# [TASK OBJECTIVE]
Could you write out, exactly, every line from the top of the data through the line holding "40/44 Yrs Age Group - Full Results"? Omit the pictures.

Data records
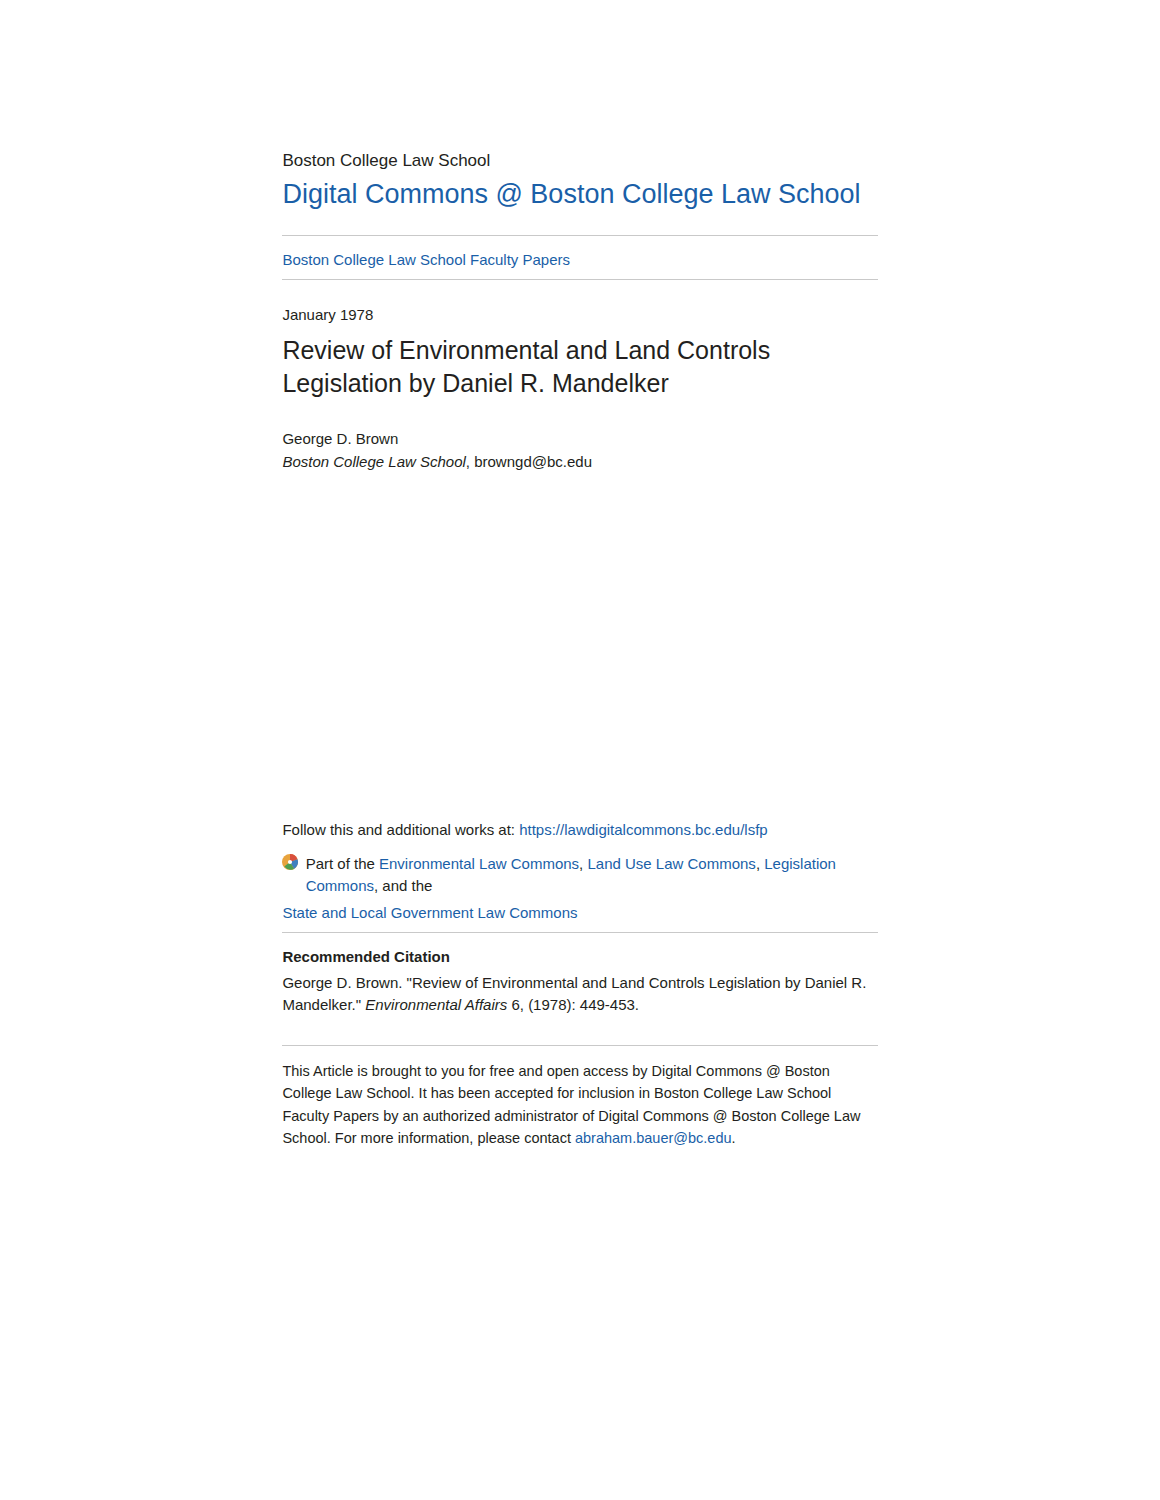Boston College Law School
Digital Commons @ Boston College Law School
Boston College Law School Faculty Papers
January 1978
Review of Environmental and Land Controls Legislation by Daniel R. Mandelker
George D. Brown
Boston College Law School, browngd@bc.edu
Follow this and additional works at: https://lawdigitalcommons.bc.edu/lsfp
Part of the Environmental Law Commons, Land Use Law Commons, Legislation Commons, and the
State and Local Government Law Commons
Recommended Citation
George D. Brown. "Review of Environmental and Land Controls Legislation by Daniel R. Mandelker." Environmental Affairs 6, (1978): 449-453.
This Article is brought to you for free and open access by Digital Commons @ Boston College Law School. It has been accepted for inclusion in Boston College Law School Faculty Papers by an authorized administrator of Digital Commons @ Boston College Law School. For more information, please contact abraham.bauer@bc.edu.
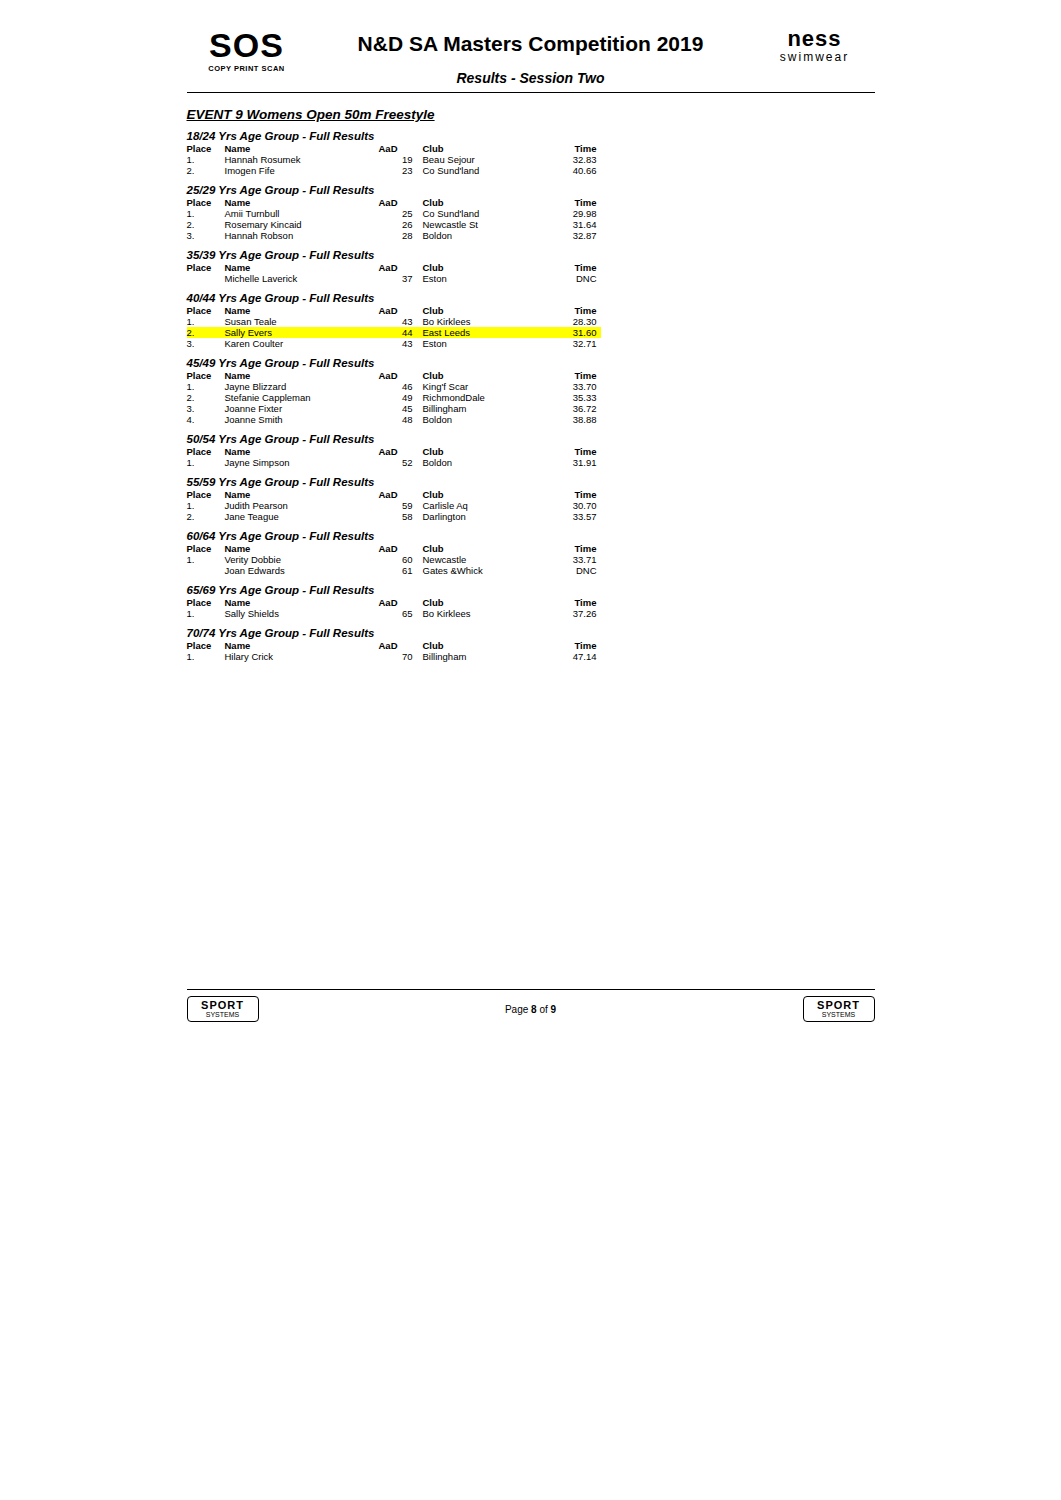SOS
COPY PRINT SCAN
N&D SA Masters Competition 2019
Results - Session Two
ness
swimwear
EVENT 9 Womens Open 50m Freestyle
18/24 Yrs Age Group - Full Results
| Place | Name | AaD | Club | Time |
| --- | --- | --- | --- | --- |
| 1. | Hannah Rosumek | 19 | Beau Sejour | 32.83 |
| 2. | Imogen Fife | 23 | Co Sund'land | 40.66 |
25/29 Yrs Age Group - Full Results
| Place | Name | AaD | Club | Time |
| --- | --- | --- | --- | --- |
| 1. | Amii Turnbull | 25 | Co Sund'land | 29.98 |
| 2. | Rosemary Kincaid | 26 | Newcastle St | 31.64 |
| 3. | Hannah Robson | 28 | Boldon | 32.87 |
35/39 Yrs Age Group - Full Results
| Place | Name | AaD | Club | Time |
| --- | --- | --- | --- | --- |
| | Michelle Laverick | 37 | Eston | DNC |
40/44 Yrs Age Group - Full Results
| Place | Name | AaD | Club | Time |
| --- | --- | --- | --- | --- |
| 1. | Susan Teale | 43 | Bo Kirklees | 28.30 |
| 2. | Sally Evers | 44 | East Leeds | 31.60 |
| 3. | Karen Coulter | 43 | Eston | 32.71 |
45/49 Yrs Age Group - Full Results
| Place | Name | AaD | Club | Time |
| --- | --- | --- | --- | --- |
| 1. | Jayne Blizzard | 46 | King'f Scar | 33.70 |
| 2. | Stefanie Cappleman | 49 | RichmondDale | 35.33 |
| 3. | Joanne Fixter | 45 | Billingham | 36.72 |
| 4. | Joanne Smith | 48 | Boldon | 38.88 |
50/54 Yrs Age Group - Full Results
| Place | Name | AaD | Club | Time |
| --- | --- | --- | --- | --- |
| 1. | Jayne Simpson | 52 | Boldon | 31.91 |
55/59 Yrs Age Group - Full Results
| Place | Name | AaD | Club | Time |
| --- | --- | --- | --- | --- |
| 1. | Judith Pearson | 59 | Carlisle Aq | 30.70 |
| 2. | Jane Teague | 58 | Darlington | 33.57 |
60/64 Yrs Age Group - Full Results
| Place | Name | AaD | Club | Time |
| --- | --- | --- | --- | --- |
| 1. | Verity Dobbie | 60 | Newcastle | 33.71 |
| | Joan Edwards | 61 | Gates &Whick | DNC |
65/69 Yrs Age Group - Full Results
| Place | Name | AaD | Club | Time |
| --- | --- | --- | --- | --- |
| 1. | Sally Shields | 65 | Bo Kirklees | 37.26 |
70/74 Yrs Age Group - Full Results
| Place | Name | AaD | Club | Time |
| --- | --- | --- | --- | --- |
| 1. | Hilary Crick | 70 | Billingham | 47.14 |
SPORT
SYSTEMS
Page 8 of 9
SPORT
SYSTEMS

# [EXERCISE RESULT]
Boston College Law School
Digital Commons @ Boston College Law School
Boston College Law School Faculty Papers
January 1978
Review of Environmental and Land Controls Legislation by Daniel R. Mandelker
George D. Brown
Boston College Law School, browngd@bc.edu
Follow this and additional works at: https://lawdigitalcommons.bc.edu/lsfp
Part of the Environmental Law Commons, Land Use Law Commons, Legislation Commons, and the
State and Local Government Law Commons
Recommended Citation
George D. Brown. "Review of Environmental and Land Controls Legislation by Daniel R. Mandelker." Environmental Affairs 6, (1978): 449-453.
This Article is brought to you for free and open access by Digital Commons @ Boston College Law School. It has been accepted for inclusion in Boston College Law School Faculty Papers by an authorized administrator of Digital Commons @ Boston College Law School. For more information, please contact abraham.bauer@bc.edu.
SOS
COPY PRINT SCAN
N&D SA Masters Competition 2019
Results - Session Two
ness
swimwear
EVENT 9 Womens Open 50m Freestyle
18/24 Yrs Age Group - Full Results
| Place | Name | AaD | Club | Time |
| --- | --- | --- | --- | --- |
| 1. | Hannah Rosumek | 19 | Beau Sejour | 32.83 |
| 2. | Imogen Fife | 23 | Co Sund'land | 40.66 |
25/29 Yrs Age Group - Full Results
| Place | Name | AaD | Club | Time |
| --- | --- | --- | --- | --- |
| 1. | Amii Turnbull | 25 | Co Sund'land | 29.98 |
| 2. | Rosemary Kincaid | 26 | Newcastle St | 31.64 |
| 3. | Hannah Robson | 28 | Boldon | 32.87 |
35/39 Yrs Age Group - Full Results
| Place | Name | AaD | Club | Time |
| --- | --- | --- | --- | --- |
| | Michelle Laverick | 37 | Eston | DNC |
40/44 Yrs Age Group - Full Results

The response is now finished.